Pull out each line below that contains the string "second". Case counts.

┌──

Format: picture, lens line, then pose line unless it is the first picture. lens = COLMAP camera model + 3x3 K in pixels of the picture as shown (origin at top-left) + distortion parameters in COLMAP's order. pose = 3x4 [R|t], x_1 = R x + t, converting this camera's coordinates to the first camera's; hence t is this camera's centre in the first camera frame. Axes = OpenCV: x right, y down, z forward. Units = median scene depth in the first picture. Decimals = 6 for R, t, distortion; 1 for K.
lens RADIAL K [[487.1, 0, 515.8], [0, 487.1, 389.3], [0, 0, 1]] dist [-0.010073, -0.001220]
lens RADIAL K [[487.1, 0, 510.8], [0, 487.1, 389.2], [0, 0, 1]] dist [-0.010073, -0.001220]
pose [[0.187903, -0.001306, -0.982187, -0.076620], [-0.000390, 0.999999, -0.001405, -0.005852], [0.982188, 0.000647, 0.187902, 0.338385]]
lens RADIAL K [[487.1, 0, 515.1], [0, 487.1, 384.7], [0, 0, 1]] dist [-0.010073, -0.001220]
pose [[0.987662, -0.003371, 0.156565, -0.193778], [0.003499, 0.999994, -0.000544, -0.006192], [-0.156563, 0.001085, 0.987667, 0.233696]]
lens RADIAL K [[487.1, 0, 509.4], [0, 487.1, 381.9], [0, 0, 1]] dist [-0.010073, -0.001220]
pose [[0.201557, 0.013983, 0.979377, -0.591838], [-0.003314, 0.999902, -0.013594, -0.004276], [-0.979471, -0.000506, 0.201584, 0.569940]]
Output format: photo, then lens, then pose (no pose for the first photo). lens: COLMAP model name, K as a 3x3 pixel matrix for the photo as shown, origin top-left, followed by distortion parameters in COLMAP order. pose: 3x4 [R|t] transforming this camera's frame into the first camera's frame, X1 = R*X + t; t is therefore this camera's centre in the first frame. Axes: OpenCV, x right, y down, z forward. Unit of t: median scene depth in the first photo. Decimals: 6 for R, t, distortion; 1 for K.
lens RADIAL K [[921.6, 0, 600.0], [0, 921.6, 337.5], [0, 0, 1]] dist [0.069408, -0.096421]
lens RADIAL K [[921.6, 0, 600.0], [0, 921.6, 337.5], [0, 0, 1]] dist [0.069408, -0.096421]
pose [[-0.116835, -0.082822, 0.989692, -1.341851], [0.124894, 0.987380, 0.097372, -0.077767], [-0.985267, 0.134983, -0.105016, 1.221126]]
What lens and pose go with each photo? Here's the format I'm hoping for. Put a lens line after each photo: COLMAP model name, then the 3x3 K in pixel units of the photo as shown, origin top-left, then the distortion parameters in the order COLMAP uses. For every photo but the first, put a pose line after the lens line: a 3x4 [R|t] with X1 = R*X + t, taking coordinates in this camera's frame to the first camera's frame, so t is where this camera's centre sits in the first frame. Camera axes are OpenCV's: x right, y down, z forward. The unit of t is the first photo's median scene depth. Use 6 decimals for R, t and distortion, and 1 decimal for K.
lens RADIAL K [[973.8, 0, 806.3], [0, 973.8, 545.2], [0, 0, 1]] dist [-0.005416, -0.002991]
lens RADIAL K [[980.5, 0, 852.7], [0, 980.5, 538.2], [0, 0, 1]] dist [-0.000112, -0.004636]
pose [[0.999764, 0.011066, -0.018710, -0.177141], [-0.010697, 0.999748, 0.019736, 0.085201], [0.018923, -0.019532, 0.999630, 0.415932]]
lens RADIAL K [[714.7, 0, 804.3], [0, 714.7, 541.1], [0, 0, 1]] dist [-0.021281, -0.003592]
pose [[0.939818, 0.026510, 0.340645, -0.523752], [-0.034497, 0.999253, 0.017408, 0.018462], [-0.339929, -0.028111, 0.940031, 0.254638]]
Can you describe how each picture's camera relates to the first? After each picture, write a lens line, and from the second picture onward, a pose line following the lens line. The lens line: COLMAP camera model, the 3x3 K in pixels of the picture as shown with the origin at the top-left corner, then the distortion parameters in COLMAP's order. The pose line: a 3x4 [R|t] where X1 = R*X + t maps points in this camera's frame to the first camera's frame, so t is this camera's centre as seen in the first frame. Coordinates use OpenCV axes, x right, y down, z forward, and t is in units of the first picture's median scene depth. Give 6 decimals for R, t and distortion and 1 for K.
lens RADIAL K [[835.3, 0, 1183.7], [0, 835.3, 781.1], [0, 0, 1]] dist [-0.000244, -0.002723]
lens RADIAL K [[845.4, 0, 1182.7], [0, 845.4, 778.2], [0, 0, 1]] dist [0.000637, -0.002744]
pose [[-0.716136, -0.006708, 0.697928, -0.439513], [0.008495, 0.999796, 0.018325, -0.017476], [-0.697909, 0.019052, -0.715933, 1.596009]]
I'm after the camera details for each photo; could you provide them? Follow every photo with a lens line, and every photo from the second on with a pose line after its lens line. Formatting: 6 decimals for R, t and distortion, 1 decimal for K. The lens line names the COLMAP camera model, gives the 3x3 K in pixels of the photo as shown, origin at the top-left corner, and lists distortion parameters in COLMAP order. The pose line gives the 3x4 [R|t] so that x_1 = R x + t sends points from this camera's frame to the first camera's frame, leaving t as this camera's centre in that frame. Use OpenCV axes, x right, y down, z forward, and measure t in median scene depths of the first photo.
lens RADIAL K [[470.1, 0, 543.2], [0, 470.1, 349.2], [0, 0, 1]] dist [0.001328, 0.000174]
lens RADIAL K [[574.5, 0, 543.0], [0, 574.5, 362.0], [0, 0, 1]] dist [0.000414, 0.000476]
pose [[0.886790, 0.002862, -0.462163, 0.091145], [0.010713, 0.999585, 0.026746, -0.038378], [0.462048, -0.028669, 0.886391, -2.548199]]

└──

The answer →
Can you describe how each picture's camera relates to the first? After each picture, write a lens line, and from the second picture onward, a pose line following the lens line. The lens line: COLMAP camera model, the 3x3 K in pixels of the picture as shown with the origin at the top-left corner, then the distortion parameters in COLMAP's order. The pose line: a 3x4 [R|t] where X1 = R*X + t maps points in this camera's frame to the first camera's frame, so t is this camera's centre as seen in the first frame. Coordinates use OpenCV axes, x right, y down, z forward, and t is in units of the first picture's median scene depth. Give 6 decimals for R, t and distortion and 1 for K.
I'm after the camera details for each photo; could you provide them? Follow every photo with a lens line, and every photo from the second on with a pose line after its lens line. Formatting: 6 decimals for R, t and distortion, 1 decimal for K. The lens line names the COLMAP camera model, gives the 3x3 K in pixels of the photo as shown, origin at the top-left corner, and lists distortion parameters in COLMAP order. The pose line gives the 3x4 [R|t] so that x_1 = R x + t sends points from this camera's frame to the first camera's frame, leaving t as this camera's centre in that frame. Use OpenCV axes, x right, y down, z forward, and measure t in median scene depths of the first photo.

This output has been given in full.